抜き取り検査が有効なのは次の条件が満たされる場合に限ります。
生産物の利用者、使用者、消費者がある程度の数量を使い続けること、1個だけ使用することも、1回だけ活用することもない物であることが前提です。
一人のユーザーが使う量や回数や頻度の中で、不良品に出くわす確率的回数は心情的に許容範囲であるかどうか。メーカ側からすれば、NG品をつかませた不祥が営業販売に影響を及ぼさない程度のものかどうか、ユーザーが不良品をつかんだとき、軽い舌打ちだけで、それをポイと捨て、替り品を気軽に使ってくれる種類のものであるかどうか。

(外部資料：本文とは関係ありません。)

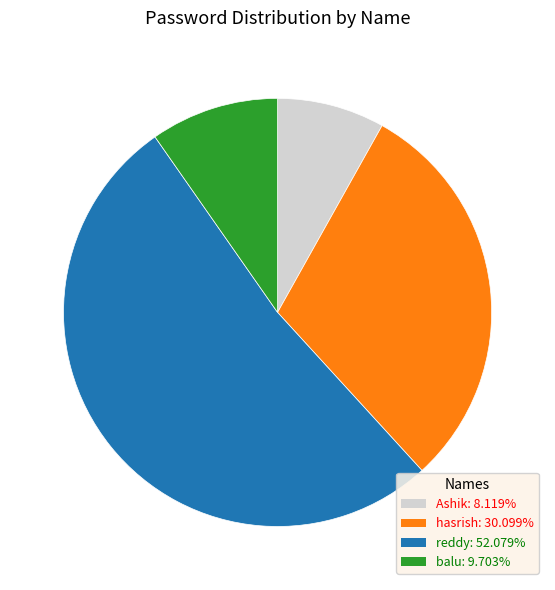

Is the sum of hasrish and balu greater than half?

No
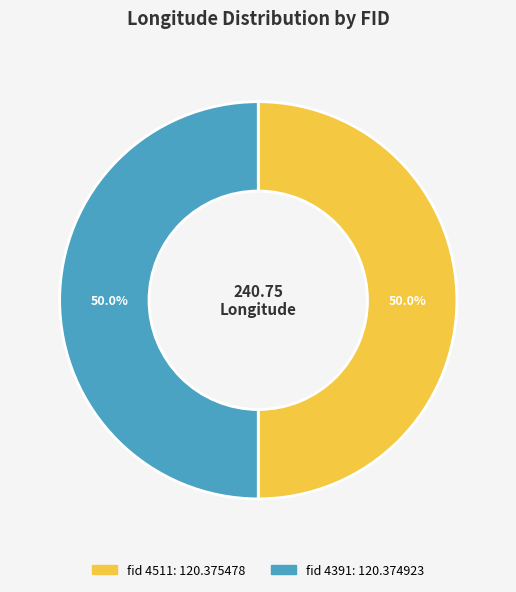

Is it true that fid 4511 is 62% of the pie?

False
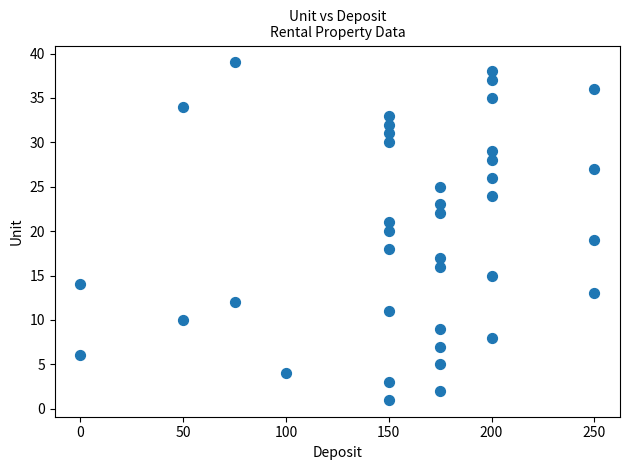

What is the range of X values (max minus min)?

250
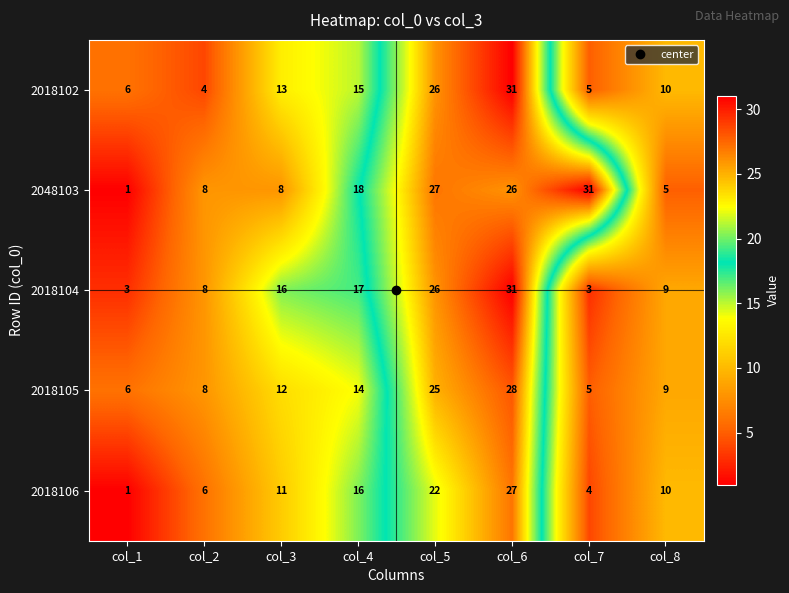

What is the greatest value displayed?

31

例え量使い対象品であっても、事故につながる可能性の高いもの、命にかかわるもの、大きな損失につながるおそれのあるもの等々、 そのことによって生産者や販売者が起訴されたり損害賠償を請求されたり、企業のイメージダウンにつながる畏れのある生産物に抜き取り検査など通用するわけがない。

全数検査はラインバランス

 製造工程での検査は、ちょうど背骨の軟骨のように各工程間に位置することによって互に不連続な工程の連続化を実現する役割があります。
 オンライン漏れ検査は、一次加工工程が次の二次加工工程につながる生きたラインバランスの管理体制を形成する仕掛け人です。